**Records to process:**
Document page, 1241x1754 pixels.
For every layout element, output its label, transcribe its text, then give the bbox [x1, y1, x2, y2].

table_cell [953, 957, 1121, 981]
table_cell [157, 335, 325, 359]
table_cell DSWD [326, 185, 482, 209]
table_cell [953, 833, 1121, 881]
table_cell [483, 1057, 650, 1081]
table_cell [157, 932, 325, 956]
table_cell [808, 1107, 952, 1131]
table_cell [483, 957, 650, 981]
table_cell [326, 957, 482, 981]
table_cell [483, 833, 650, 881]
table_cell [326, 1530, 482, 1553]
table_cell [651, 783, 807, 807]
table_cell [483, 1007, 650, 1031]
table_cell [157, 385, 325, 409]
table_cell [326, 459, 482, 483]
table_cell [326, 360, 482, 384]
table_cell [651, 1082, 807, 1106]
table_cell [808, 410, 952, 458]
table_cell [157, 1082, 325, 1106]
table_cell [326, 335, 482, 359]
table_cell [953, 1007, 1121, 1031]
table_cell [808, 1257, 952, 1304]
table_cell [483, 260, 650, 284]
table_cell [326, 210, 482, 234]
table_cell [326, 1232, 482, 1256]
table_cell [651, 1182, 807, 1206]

**Work to be completed:** Write out, from the lines above, only those from the line with "table_cell [808, 410, 952, 458]" to the line with "table_cell [326, 1232, 482, 1256]", exactly as given, including the first and the last.

**Exercise answer:**
table_cell [808, 410, 952, 458]
table_cell [157, 1082, 325, 1106]
table_cell [326, 335, 482, 359]
table_cell [953, 1007, 1121, 1031]
table_cell [808, 1257, 952, 1304]
table_cell [483, 260, 650, 284]
table_cell [326, 210, 482, 234]
table_cell [326, 1232, 482, 1256]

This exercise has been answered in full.